[SERVER-60699] Investigate more frequent occurences of PrimarySteppedDown errors during replica set shutdown in 5.1 Created: 14/Oct/21 Updated: 27/Oct/23 Resolved: 18/Oct/21 |
|
| Status: | Closed |
| Project: | Core Server |
| Component/s: | None |
| Affects Version/s: | 5.1.0-rc0 |
| Fix Version/s: | None |
| Type: | Task | Priority: | Major - P3 |
| Reporter: | Jason Chan | Assignee: | Jason Chan |
| Resolution: | Works as Designed | Votes: | 0 |
| Labels: | None | ||
| Remaining Estimate: | Not Specified | ||
| Time Spent: | Not Specified | ||
| Original Estimate: | Not Specified | ||
| Issue Links: |
|
||||||||
| Sprint: | Repl 2021-10-18, Repl 2021-11-01 | ||||||||
| Participants: | |||||||||
| Description |
|
When testing 5.1.0-rc0, users are experiencing frequent shutdown failures due to PrimarySteppedDown error.
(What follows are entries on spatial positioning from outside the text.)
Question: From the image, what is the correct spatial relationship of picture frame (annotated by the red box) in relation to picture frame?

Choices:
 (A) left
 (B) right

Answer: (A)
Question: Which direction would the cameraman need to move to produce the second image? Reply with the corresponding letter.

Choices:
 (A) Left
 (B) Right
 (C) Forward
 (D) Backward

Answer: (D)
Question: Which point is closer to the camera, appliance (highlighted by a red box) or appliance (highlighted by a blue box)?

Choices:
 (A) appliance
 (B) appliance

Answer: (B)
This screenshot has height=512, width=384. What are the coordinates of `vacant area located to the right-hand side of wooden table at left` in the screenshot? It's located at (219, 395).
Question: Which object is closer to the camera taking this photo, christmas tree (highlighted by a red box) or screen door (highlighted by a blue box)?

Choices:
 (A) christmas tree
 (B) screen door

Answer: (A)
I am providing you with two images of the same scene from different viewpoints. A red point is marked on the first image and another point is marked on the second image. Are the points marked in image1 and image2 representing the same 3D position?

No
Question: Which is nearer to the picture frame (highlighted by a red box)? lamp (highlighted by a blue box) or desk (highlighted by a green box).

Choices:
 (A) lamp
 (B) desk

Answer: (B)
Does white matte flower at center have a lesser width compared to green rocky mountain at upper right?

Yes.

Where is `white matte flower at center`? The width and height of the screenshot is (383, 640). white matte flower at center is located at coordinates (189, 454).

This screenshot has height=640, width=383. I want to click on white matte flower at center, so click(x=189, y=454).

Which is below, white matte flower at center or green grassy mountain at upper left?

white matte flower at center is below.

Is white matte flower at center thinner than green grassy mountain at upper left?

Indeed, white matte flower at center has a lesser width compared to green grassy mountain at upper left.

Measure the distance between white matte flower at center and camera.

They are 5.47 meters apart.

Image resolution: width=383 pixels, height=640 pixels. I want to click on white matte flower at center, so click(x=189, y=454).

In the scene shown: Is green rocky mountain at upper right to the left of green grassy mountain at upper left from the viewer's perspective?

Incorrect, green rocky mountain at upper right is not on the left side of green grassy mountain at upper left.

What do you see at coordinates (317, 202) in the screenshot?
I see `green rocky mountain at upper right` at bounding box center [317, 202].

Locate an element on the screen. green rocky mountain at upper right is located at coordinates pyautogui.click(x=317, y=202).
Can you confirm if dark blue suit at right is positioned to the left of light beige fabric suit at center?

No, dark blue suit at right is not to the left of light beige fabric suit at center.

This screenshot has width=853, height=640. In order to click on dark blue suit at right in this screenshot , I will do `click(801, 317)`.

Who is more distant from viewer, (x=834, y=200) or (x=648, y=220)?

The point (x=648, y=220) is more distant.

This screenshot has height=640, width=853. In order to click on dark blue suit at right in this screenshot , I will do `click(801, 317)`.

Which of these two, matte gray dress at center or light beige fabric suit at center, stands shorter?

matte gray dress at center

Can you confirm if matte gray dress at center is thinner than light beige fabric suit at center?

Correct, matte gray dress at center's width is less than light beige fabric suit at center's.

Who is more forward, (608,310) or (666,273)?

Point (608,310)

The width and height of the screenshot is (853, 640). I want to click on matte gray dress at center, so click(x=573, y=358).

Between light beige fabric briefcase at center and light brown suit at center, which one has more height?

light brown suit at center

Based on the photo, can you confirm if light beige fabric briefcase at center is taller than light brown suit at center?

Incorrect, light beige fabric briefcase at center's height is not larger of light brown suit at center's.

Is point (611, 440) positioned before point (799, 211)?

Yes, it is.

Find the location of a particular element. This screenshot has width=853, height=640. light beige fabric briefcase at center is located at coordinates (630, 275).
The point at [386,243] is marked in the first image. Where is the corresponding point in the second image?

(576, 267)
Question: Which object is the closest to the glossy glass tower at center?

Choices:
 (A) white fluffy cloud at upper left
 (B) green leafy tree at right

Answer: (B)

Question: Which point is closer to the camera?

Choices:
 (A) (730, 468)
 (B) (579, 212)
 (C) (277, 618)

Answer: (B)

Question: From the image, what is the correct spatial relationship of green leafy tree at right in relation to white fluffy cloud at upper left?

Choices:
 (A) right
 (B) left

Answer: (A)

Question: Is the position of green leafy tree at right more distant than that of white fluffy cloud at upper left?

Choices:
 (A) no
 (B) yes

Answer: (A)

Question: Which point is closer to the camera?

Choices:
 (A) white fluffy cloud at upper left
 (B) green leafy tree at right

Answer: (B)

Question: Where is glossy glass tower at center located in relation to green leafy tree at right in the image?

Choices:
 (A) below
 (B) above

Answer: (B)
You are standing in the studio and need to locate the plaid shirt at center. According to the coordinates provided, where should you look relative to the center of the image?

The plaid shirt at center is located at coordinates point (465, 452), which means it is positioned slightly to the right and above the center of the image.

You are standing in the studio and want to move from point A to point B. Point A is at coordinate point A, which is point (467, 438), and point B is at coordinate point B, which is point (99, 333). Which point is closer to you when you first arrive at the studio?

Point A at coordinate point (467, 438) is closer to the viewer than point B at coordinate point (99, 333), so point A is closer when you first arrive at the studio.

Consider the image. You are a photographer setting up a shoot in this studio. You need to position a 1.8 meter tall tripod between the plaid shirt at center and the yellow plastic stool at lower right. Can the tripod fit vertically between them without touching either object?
We should investigate to see if anything has changed in server between 5.1 and 5.0 regarding performance of shutdown or stepdown due to loss of majority. |
| Comments |
| Comment by Jason Chan [ 18/Oct/21 ] |
|
Looking at the logs for 5.0 and 5.1, I don't see any difference in shutdown times. Quiesce mode maintains the same behavior across the two versions of quiescing for the entire timeoutSecs. The actual shutdown of the server after quiesce mode takes < 1 second across both versions. We believe that the observed longer shutdown times are because users were using arbiters in 5.0, but not in 5.1. Arbiters will skip quiesce mode entirely since we only ever quiesce as a secondary. |
| Comment by Jason Chan [ 15/Oct/21 ] |
|
Quiesce mode will take a full minute because the timeoutSecs is set to 59 secs, and quiesce mode sets timeoutSecs as the quiesce duration. |
| Comment by Judah Schvimer [ 15/Oct/21 ] |
|
It seems from the logs that Quiesce Mode is taking a full minute. I'm curious what changed there in 5.1 |